AIM OF THE TASK — Could you set down, exactly as they stand, only the lines from the one containing "thumb tip: (191, 129)" through the end of the listing?
====== RECORDS FOR PROCESSING
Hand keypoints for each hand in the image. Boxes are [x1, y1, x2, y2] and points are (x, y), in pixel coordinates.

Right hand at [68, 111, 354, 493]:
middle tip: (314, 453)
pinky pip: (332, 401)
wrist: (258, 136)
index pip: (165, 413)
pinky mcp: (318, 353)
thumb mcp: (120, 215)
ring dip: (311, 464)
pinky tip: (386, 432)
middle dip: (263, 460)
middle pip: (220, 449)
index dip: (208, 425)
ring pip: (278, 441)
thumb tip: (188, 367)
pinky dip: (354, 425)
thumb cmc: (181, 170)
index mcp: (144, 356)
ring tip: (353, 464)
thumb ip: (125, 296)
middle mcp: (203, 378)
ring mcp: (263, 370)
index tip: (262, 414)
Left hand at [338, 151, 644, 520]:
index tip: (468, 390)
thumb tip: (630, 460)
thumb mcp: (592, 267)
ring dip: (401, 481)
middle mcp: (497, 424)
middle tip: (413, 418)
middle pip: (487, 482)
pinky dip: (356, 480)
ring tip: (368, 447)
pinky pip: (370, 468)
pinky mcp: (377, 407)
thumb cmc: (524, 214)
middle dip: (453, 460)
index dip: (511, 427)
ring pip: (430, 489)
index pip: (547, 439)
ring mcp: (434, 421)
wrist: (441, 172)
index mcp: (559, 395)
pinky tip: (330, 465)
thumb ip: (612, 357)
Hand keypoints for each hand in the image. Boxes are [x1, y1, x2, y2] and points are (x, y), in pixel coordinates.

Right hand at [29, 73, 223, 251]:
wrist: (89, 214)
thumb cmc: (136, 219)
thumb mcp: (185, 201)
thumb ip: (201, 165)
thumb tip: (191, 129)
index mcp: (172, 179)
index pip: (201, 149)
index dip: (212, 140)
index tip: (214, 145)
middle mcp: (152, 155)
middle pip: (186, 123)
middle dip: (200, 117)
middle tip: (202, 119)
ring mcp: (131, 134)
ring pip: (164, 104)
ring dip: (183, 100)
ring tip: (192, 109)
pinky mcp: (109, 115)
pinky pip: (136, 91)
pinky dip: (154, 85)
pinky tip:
============
OUTPUT —
thumb tip: (191, 129)
index mcp: (172, 179)
index pip: (201, 149)
index dip: (212, 140)
index tip: (214, 145)
middle mcp: (152, 155)
middle pip: (186, 123)
middle dip: (200, 117)
middle tip: (202, 119)
ring mcp: (131, 134)
ring pip: (164, 104)
ring dip: (183, 100)
ring tip: (192, 109)
pinky mcp: (109, 115)
pinky pip: (136, 91)
pinky dip: (154, 85)
pinky tip:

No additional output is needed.